From the entries below, reproduce exactly the line containing "Notas del traductor", the line containing "parecía el epílogo….", and every line in between, with nothing added.

──────── PROVIDED INFORMATION

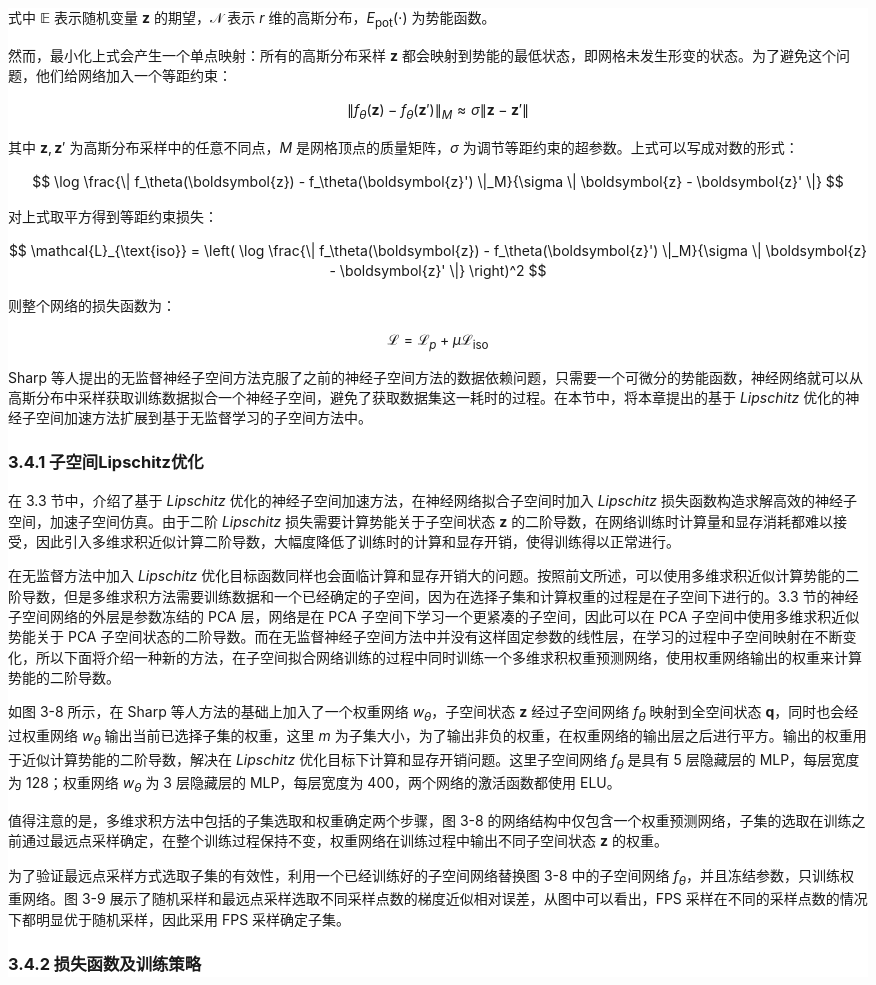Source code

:式中 $\mathbb{E}$ 表示随机变量 $\boldsymbol{z}$ 的期望，$\mathcal{N}$ 表示 $r$ 维的高斯分布，$E_{\text{pot}}(\cdot)$ 为势能函数。

然而，最小化上式会产生一个单点映射：所有的高斯分布采样 $\boldsymbol{z}$ 都会映射到势能的最低状态，即网格未发生形变的状态。为了避免这个问题，他们给网络加入一个等距约束：

$$
\| f_\theta(\boldsymbol{z}) - f_\theta(\boldsymbol{z}') \|_M \approx \sigma \| \boldsymbol{z} - \boldsymbol{z}' \|
$$

其中 $\boldsymbol{z}, \boldsymbol{z}'$ 为高斯分布采样中的任意不同点，$M$ 是网格顶点的质量矩阵，$\sigma$ 为调节等距约束的超参数。上式可以写成对数的形式：

$$
\log \frac{\| f_\theta(\boldsymbol{z}) - f_\theta(\boldsymbol{z}') \|_M}{\sigma \| \boldsymbol{z} - \boldsymbol{z}' \|}
$$

对上式取平方得到等距约束损失：

$$
\mathcal{L}_{\text{iso}} = \left( \log \frac{\| f_\theta(\boldsymbol{z}) - f_\theta(\boldsymbol{z}') \|_M}{\sigma \| \boldsymbol{z} - \boldsymbol{z}' \|} \right)^2
$$

则整个网络的损失函数为：

$$
\mathcal{L} = \mathcal{L}_p + \mu \mathcal{L}_{\text{iso}}
$$

Sharp 等人提出的无监督神经子空间方法克服了之前的神经子空间方法的数据依赖问题，只需要一个可微分的势能函数，神经网络就可以从高斯分布中采样获取训练数据拟合一个神经子空间，避免了获取数据集这一耗时的过程。在本节中，将本章提出的基于 $Lipschitz$ 优化的神经子空间加速方法扩展到基于无监督学习的子空间方法中。

### 3.4.1 子空间Lipschitz优化

在 3.3 节中，介绍了基于 $Lipschitz$ 优化的神经子空间加速方法，在神经网络拟合子空间时加入 $Lipschitz$ 损失函数构造求解高效的神经子空间，加速子空间仿真。由于二阶 $Lipschitz$ 损失需要计算势能关于子空间状态 $\boldsymbol{z}$ 的二阶导数，在网络训练时计算量和显存消耗都难以接受，因此引入多维求积近似计算二阶导数，大幅度降低了训练时的计算和显存开销，使得训练得以正常进行。

在无监督方法中加入 $Lipschitz$ 优化目标函数同样也会面临计算和显存开销大的问题。按照前文所述，可以使用多维求积近似计算势能的二阶导数，但是多维求积方法需要训练数据和一个已经确定的子空间，因为在选择子集和计算权重的过程是在子空间下进行的。3.3 节的神经子空间网络的外层是参数冻结的 PCA 层，网络是在 PCA 子空间下学习一个更紧凑的子空间，因此可以在 PCA 子空间中使用多维求积近似势能关于 PCA 子空间状态的二阶导数。而在无监督神经子空间方法中并没有这样固定参数的线性层，在学习的过程中子空间映射在不断变化，所以下面将介绍一种新的方法，在子空间拟合网络训练的过程中同时训练一个多维求积权重预测网络，使用权重网络输出的权重来计算势能的二阶导数。

如图 3-8 所示，在 Sharp 等人方法的基础上加入了一个权重网络 $w_\theta$，子空间状态 $\boldsymbol{z}$ 经过子空间网络 $f_\theta$ 映射到全空间状态 $\boldsymbol{q}$，同时也会经过权重网络 $w_\theta$ 输出当前已选择子集的权重，这里 $m$ 为子集大小，为了输出非负的权重，在权重网络的输出层之后进行平方。输出的权重用于近似计算势能的二阶导数，解决在 $Lipschitz$ 优化目标下计算和显存开销问题。这里子空间网络 $f_\theta$ 是具有 $5$ 层隐藏层的 MLP，每层宽度为 $128$；权重网络 $w_\theta$ 为 $3$ 层隐藏层的 MLP，每层宽度为 $400$，两个网络的激活函数都使用 ELU。

值得注意的是，多维求积方法中包括的子集选取和权重确定两个步骤，图 3-8 的网络结构中仅包含一个权重预测网络，子集的选取在训练之前通过最远点采样确定，在整个训练过程保持不变，权重网络在训练过程中输出不同子空间状态 $\boldsymbol{z}$ 的权重。

为了验证最远点采样方式选取子集的有效性，利用一个已经训练好的子空间网络替换图 3-8 中的子空间网络 $f_\theta$，并且冻结参数，只训练权重网络。图 3-9 展示了随机采样和最远点采样选取不同采样点数的梯度近似相对误差，从图中可以看出，FPS 采样在不同的采样点数的情况下都明显优于随机采样，因此采用 FPS 采样确定子集。

### 3.4.2 损失函数及训练策略

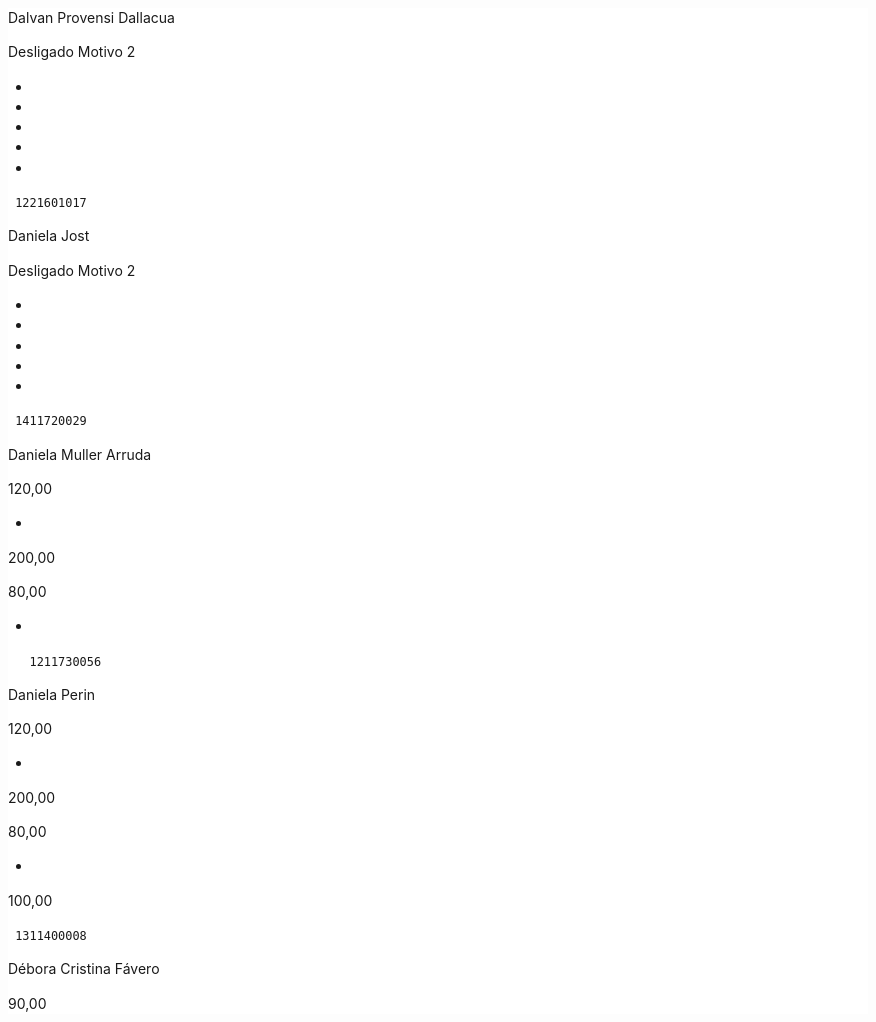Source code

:    Dalvan Provensi Dallacua

   Desligado Motivo 2

   -

   -

   -

   -

   -

     1221601017

   Daniela Jost

   Desligado Motivo 2

   -

   -

   -

   -

   -

     1411720029

   Daniela Muller Arruda

   120,00

   -

   200,00

   80,00

   -

       1211730056

   Daniela Perin

   120,00

   -

   200,00

   80,00

   -

   100,00

     1311400008

   Débora Cristina Fávero

   90,00
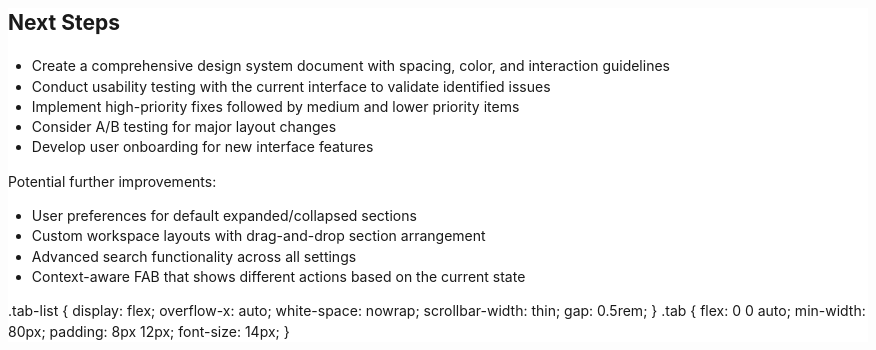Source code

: ## Next Steps

- Create a comprehensive design system document with spacing, color, and interaction guidelines
- Conduct usability testing with the current interface to validate identified issues
- Implement high-priority fixes followed by medium and lower priority items
- Consider A/B testing for major layout changes
- Develop user onboarding for new interface features

Potential further improvements:
- User preferences for default expanded/collapsed sections
- Custom workspace layouts with drag-and-drop section arrangement
- Advanced search functionality across all settings
- Context-aware FAB that shows different actions based on the current state 

.tab-list {
  display: flex;
  overflow-x: auto;
  white-space: nowrap;
  scrollbar-width: thin;
  gap: 0.5rem;
}
.tab {
  flex: 0 0 auto;
  min-width: 80px;
  padding: 8px 12px;
  font-size: 14px;
} 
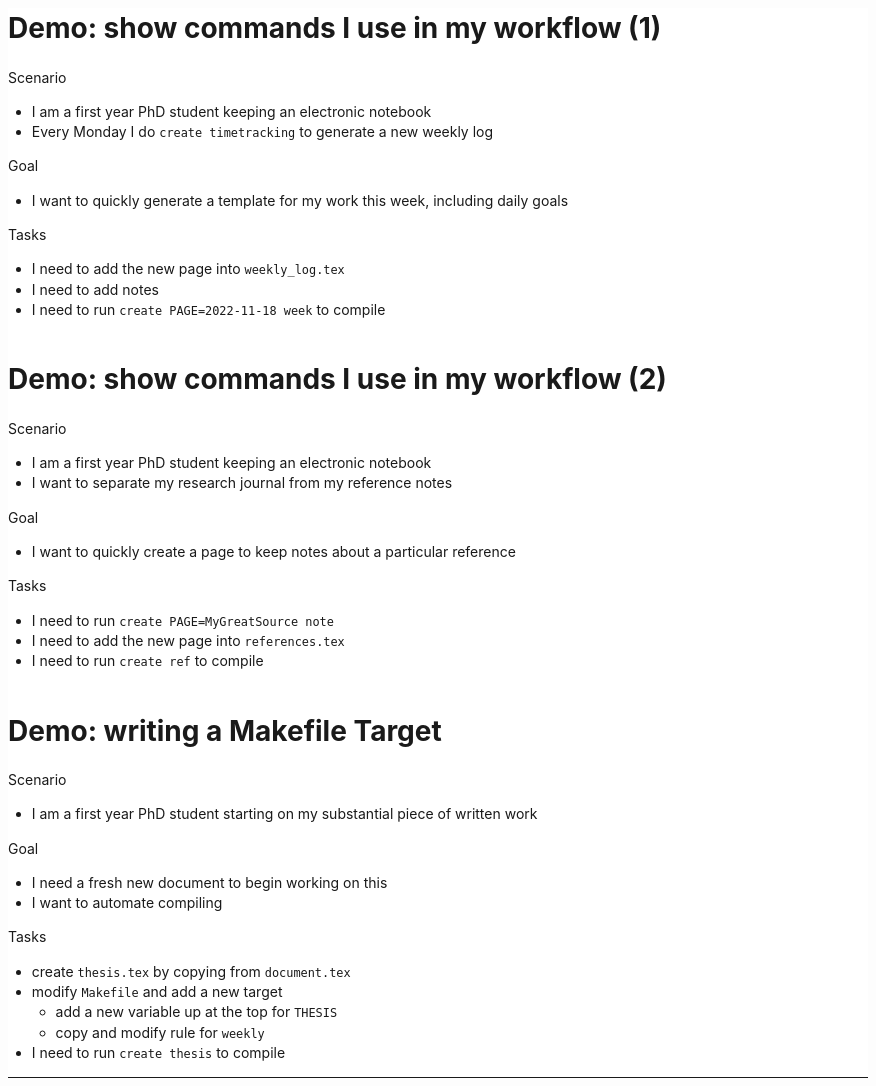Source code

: 
# Demo: show commands I use in my workflow (1)

Scenario

- I am a first year PhD student keeping an electronic notebook
- Every Monday I do `create timetracking` to generate a new weekly log

Goal

- I want to quickly generate a template for my work this week, including
  daily goals

Tasks
- I need to add the new page into `weekly_log.tex`
- I need to add notes
- I need to run `create PAGE=2022-11-18 week` to compile


# Demo: show commands I use in my workflow (2)

Scenario

- I am a first year PhD student keeping an electronic notebook
- I want to separate my research journal from my reference notes

Goal

- I want to quickly create a page to keep notes about a particular reference

Tasks
- I need to run `create PAGE=MyGreatSource note`
- I need to add the new page into `references.tex`
- I need to run `create ref` to compile


# Demo: writing a Makefile Target
Scenario

- I am a first year PhD student starting on my substantial piece of written work

Goal

- I need a fresh new document to begin working on this
- I want to automate compiling

Tasks
- create `thesis.tex` by copying from `document.tex`
- modify `Makefile` and add a new target 
  - add a new variable up at the top for `THESIS`
  - copy and modify rule for `weekly`
- I need to run `create thesis` to compile



---
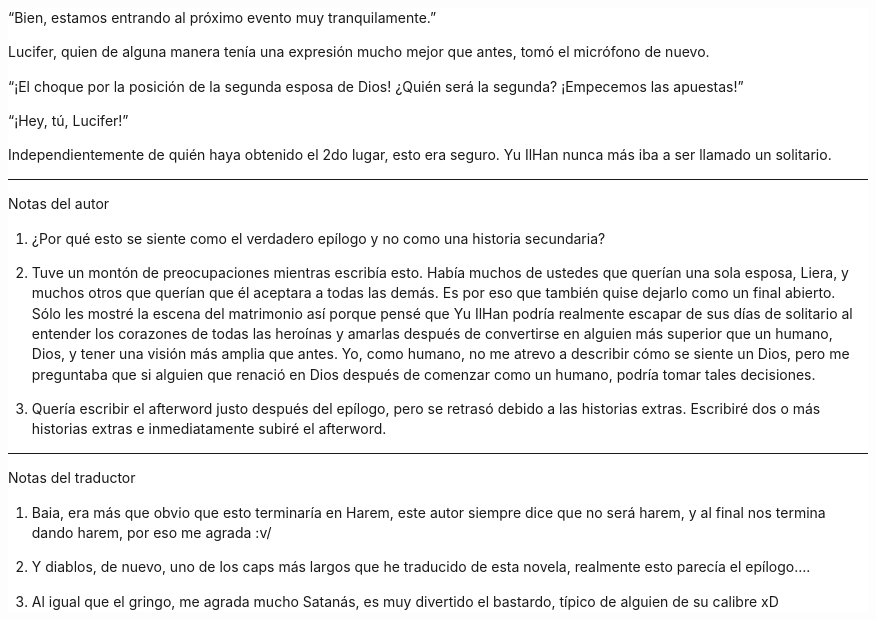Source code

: “Bien, estamos entrando al próximo evento muy tranquilamente.”

Lucifer, quien de alguna manera tenía una expresión mucho mejor que antes, tomó el micrófono de nuevo.

“¡El choque por la posición de la segunda esposa de Dios! ¿Quién será la segunda? ¡Empecemos las apuestas!”

“¡Hey, tú, Lucifer!”

Independientemente de quién haya obtenido el 2do lugar, esto era seguro. Yu IlHan nunca más iba a ser llamado un solitario.

---

Notas del autor
1.	¿Por qué esto se siente como el verdadero epílogo y no como una historia secundaria?

2.	Tuve un montón de preocupaciones mientras escribía esto. Había muchos de ustedes que querían una sola esposa, Liera, y muchos otros que querían que él aceptara a todas las demás. Es por eso que también quise dejarlo como un final abierto. Sólo les mostré la escena del matrimonio así porque pensé que Yu IlHan podría realmente escapar de sus días de solitario al entender los corazones de todas las heroínas y amarlas después de convertirse en alguien más superior que un humano, Dios, y tener una visión más amplia que antes. Yo, como humano, no me atrevo a describir cómo se siente un Dios, pero me preguntaba que si alguien que renació en Dios después de comenzar como un humano, podría tomar tales decisiones.

3.	Quería escribir el afterword justo después del epílogo, pero se retrasó debido a las historias extras. Escribiré dos o más historias extras e inmediatamente subiré el afterword.

---

Notas del traductor
1.	Baia, era más que obvio que esto terminaría en Harem, este autor siempre dice que no será harem, y al final nos termina dando harem, por eso me agrada :v/

2.	Y diablos, de nuevo, uno de los caps más largos que he traducido de esta novela, realmente esto parecía el epílogo….

3.	Al igual que el gringo, me agrada mucho Satanás, es muy divertido el bastardo, típico de alguien de su calibre xD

────────────────

SOLUTION TO THIS EXERCISE:
Notas del traductor
1.	Baia, era más que obvio que esto terminaría en Harem, este autor siempre dice que no será harem, y al final nos termina dando harem, por eso me agrada :v/

2.	Y diablos, de nuevo, uno de los caps más largos que he traducido de esta novela, realmente esto parecía el epílogo….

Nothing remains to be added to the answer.